Judge Bumb continued: Defendants do not quarrel with this proposition. Again, Defendants must be able to rebut the presumption that the challenged conduct is constitutionally protected by “demonstrating that the regulation is consistent with this Nation’s historical tradition of firearm regulation.” Bruen, 142 S. Ct. at 2126. To reiterate, Defendants “may not simply posit that the regulation promotes an important interest. Rather, the [Defendants] must demonstrate that the regulation is consistent with this Nation’s historical tradition of firearm regulation.” Id. 13 (emphasis added).
Carefully following this roadmap set forth in Bruen, the Court now considers each of the challenged “sensitive places” set forth in Plaintiffs’ pending motion for emergent injunctive relief. Plaintiffs argue that because the scope of the Second Amendment was set in 1791, that is the key time period for historical tradition analysis as opposed to the prevailing understanding of an individual right when the 14th Amendment was ratified in 1868. [Pls.’ Br. at 19.] Because New Jersey’s lack of support for its newly enacted legislation fails in either time period, whether it be 1791 when the Bill of Rights was enacted or 1868 when the 14th Amendment was, for reasons set forth herein, at this stage the Court need not decide this issue that had been left unresolved in Bruen. See Bruen, 142 S. Ct. at 2163 (“Here, the lack of support for New York’s law in either period makes it unnecessary to choose between them.”) (Barrett, J., concurring).
By stating that Defendants have not met their burden as to presenting historical evidence, the Court does not mean to shift the burden that Plaintiffs have in obtaining injunctive relief.

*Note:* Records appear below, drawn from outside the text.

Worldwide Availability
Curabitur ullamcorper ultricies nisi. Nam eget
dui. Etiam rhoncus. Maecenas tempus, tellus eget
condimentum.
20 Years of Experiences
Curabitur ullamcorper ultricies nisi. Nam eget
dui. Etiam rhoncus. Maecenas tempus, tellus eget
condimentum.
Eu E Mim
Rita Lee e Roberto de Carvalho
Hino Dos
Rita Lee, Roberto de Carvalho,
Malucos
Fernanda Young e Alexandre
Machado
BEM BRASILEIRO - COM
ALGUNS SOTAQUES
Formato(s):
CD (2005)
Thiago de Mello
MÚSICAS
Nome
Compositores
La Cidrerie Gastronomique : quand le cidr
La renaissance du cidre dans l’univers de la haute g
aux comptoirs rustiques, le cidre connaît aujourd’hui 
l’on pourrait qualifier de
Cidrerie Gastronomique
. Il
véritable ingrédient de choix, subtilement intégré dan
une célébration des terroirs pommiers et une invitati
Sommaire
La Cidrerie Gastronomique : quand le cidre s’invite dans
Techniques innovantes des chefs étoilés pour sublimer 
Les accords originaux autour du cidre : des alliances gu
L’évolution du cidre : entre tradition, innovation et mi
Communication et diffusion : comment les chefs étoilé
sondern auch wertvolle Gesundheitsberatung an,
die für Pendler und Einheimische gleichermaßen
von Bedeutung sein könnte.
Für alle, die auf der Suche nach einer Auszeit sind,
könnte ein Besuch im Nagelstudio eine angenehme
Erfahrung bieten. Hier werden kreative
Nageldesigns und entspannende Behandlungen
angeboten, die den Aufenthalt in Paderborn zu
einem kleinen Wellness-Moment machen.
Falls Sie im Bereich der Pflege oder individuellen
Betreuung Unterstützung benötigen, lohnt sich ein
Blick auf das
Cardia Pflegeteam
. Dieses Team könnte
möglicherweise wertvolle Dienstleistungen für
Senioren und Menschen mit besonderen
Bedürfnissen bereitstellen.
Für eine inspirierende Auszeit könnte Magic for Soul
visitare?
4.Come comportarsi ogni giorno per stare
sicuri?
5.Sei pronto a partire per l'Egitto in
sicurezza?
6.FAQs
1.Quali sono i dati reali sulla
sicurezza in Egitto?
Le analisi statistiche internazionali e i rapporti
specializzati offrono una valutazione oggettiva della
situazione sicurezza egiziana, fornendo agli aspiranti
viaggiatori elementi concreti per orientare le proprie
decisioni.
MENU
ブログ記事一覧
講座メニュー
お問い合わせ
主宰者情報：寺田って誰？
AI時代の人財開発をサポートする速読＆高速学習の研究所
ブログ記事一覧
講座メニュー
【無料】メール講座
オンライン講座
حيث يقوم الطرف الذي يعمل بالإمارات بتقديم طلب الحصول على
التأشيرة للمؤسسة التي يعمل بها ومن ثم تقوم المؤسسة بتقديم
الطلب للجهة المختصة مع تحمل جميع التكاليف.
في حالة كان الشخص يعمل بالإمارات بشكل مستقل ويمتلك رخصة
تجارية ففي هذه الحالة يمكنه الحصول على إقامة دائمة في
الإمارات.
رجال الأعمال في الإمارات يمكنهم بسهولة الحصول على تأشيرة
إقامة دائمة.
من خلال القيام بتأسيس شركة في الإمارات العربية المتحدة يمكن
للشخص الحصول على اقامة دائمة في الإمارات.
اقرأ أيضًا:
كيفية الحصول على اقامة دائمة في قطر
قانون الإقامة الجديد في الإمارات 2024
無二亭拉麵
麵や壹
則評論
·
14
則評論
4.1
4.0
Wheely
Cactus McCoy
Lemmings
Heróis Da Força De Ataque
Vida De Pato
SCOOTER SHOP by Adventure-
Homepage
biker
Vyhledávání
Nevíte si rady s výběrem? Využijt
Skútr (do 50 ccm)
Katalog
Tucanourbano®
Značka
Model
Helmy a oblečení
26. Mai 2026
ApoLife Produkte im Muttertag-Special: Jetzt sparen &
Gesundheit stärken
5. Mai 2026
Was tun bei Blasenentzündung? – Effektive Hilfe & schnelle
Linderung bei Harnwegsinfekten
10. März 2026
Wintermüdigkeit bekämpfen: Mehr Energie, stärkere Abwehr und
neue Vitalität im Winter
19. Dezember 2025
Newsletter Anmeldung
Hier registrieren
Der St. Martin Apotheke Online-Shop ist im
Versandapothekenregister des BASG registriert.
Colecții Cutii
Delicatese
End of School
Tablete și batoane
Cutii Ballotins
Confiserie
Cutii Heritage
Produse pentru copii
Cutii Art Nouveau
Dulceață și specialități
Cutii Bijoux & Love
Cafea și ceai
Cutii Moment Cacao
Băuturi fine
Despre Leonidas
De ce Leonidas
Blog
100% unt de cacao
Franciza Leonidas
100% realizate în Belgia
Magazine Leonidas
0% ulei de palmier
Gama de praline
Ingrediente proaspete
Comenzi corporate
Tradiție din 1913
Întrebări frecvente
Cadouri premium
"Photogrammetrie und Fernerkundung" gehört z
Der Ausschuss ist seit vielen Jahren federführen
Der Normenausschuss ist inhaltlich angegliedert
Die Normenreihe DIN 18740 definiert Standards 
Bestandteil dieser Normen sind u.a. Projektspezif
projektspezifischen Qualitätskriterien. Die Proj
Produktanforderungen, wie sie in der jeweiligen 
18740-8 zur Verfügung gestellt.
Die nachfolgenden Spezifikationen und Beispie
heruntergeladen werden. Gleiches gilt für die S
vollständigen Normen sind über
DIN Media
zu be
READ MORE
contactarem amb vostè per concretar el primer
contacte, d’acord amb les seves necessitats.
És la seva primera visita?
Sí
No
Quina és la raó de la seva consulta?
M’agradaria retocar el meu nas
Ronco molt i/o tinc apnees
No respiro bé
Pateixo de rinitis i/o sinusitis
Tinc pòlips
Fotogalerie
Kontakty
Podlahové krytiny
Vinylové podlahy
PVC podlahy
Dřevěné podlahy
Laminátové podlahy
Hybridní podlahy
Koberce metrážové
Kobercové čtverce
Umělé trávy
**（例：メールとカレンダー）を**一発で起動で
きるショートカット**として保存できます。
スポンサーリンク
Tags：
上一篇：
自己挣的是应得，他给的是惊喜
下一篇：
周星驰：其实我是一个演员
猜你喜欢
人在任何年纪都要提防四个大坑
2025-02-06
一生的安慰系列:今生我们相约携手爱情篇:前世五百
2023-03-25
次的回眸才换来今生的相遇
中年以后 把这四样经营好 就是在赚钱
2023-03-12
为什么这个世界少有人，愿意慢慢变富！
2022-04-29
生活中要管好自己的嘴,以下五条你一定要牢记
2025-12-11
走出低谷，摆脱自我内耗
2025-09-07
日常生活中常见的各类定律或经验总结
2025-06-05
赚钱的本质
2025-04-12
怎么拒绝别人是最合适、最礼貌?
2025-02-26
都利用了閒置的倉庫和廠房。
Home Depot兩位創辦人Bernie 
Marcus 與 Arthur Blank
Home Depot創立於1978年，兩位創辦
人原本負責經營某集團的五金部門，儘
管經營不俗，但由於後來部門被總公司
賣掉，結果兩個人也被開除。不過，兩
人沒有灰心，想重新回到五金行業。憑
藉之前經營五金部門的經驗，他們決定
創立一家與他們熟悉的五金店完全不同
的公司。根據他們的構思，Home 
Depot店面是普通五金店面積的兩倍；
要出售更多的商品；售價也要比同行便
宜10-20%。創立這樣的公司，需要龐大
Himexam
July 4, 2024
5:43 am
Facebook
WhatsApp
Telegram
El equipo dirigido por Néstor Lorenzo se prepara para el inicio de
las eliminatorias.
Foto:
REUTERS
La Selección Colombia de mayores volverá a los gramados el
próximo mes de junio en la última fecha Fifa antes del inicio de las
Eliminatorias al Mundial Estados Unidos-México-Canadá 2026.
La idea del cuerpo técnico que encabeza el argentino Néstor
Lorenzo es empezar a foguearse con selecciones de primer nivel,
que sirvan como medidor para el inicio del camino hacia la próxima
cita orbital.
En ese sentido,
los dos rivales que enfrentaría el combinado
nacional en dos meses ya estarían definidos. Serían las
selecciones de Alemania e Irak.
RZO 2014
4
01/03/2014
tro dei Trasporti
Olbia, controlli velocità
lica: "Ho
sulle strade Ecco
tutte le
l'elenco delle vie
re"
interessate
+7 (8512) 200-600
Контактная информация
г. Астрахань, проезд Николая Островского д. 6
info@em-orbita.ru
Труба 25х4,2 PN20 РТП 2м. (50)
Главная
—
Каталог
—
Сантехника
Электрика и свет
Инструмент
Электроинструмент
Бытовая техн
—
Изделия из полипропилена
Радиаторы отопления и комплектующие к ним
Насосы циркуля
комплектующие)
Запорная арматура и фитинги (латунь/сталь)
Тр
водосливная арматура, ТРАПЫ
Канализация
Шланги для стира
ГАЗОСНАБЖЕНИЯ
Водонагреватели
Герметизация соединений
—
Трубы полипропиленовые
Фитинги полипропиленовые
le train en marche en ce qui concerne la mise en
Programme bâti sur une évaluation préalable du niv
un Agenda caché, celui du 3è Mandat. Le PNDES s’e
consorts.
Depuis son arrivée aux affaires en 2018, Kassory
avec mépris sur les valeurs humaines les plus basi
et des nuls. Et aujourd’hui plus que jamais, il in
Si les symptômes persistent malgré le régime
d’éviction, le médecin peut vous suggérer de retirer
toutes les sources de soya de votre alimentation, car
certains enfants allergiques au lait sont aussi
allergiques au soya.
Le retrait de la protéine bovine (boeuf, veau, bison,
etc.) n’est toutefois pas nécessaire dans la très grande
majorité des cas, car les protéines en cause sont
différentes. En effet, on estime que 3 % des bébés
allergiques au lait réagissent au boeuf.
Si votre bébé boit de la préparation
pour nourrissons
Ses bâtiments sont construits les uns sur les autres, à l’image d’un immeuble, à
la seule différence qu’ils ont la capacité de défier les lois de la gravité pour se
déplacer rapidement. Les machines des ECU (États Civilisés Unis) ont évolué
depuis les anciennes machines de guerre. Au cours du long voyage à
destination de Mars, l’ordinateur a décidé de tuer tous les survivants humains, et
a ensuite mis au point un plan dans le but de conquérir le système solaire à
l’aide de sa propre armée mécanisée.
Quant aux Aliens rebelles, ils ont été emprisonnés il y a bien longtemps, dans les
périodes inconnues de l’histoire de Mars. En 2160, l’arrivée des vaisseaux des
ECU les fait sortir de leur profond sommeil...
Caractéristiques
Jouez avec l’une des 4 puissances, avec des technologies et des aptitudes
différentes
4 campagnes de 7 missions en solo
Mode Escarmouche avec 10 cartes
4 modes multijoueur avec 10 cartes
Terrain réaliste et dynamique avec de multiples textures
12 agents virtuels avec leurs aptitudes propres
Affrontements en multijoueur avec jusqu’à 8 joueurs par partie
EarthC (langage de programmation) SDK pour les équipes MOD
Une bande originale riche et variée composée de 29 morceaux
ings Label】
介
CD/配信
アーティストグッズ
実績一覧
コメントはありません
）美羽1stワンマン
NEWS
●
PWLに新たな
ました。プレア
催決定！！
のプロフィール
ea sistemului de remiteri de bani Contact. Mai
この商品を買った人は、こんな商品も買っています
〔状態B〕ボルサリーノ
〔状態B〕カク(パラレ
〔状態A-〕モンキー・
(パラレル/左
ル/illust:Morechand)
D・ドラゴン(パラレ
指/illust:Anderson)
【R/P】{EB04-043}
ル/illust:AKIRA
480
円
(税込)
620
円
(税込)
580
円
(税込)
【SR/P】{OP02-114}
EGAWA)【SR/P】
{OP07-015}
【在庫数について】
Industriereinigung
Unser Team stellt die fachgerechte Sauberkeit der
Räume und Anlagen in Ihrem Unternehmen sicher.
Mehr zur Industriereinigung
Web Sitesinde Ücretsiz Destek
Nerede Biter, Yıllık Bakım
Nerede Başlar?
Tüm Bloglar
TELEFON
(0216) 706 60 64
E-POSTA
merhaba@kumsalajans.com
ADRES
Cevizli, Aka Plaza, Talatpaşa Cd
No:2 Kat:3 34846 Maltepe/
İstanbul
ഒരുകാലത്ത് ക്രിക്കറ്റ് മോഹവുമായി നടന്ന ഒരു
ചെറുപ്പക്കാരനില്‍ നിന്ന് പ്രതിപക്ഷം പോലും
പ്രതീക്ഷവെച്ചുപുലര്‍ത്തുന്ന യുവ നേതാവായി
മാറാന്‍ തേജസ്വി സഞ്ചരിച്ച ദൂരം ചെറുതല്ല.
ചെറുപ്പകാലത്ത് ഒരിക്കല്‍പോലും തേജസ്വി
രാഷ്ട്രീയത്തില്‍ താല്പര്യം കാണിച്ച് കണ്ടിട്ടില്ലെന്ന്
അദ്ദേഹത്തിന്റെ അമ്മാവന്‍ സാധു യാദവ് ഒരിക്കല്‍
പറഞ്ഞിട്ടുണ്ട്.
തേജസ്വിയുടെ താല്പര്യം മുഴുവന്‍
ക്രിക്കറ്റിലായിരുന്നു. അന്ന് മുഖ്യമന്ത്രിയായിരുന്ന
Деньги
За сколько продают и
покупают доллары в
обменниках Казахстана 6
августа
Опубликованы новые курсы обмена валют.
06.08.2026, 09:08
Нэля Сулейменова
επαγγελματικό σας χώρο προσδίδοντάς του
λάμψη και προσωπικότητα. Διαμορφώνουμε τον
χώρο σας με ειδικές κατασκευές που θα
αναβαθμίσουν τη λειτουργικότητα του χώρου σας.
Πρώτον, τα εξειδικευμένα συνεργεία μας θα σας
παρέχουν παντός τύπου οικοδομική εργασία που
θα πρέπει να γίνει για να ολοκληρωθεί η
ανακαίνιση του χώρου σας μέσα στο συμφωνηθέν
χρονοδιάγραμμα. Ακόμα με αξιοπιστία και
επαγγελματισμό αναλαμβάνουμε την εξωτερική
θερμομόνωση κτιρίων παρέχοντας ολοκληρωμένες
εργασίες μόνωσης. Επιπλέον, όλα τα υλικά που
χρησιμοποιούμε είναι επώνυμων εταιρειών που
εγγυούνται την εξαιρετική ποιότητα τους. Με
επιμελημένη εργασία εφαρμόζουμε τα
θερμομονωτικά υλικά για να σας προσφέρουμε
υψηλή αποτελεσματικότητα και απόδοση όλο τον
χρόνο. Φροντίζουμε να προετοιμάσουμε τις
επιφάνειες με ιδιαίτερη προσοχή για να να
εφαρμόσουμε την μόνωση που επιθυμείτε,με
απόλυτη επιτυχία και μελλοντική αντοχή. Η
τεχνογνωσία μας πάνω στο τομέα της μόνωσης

Rather, it is a factor this Court considers as to whether Plaintiffs have met their burden as to the likelihood of success on the merits prong.
In their brief, Defendants have conflated this section of the legislation with “locations for government and constitutionally-protected activity” suggesting a connection with public libraries and museums as “places where the rights to speech and intellectual freedom are at their apex.” [State’s Br. at 29.] This is a stretch to say the least. First, the Second Amendment’s plain text covers the conduct in question (carrying a concealed handgun for self-defense in public). As a result, Defendants must be able to rebut the presumption of protection against this regulation by demonstrating that the regulation is consistent with this Nation’s historical tradition of firearm regulation.
This opinion is complicated in light of the subject matter combined with the injunctive relief standards and rules of civil procedure. Reference to the government in this civil context as “Defendants” further adds to the confusion. The government is typically the plaintiff in cases involving criminal law and firearms issues.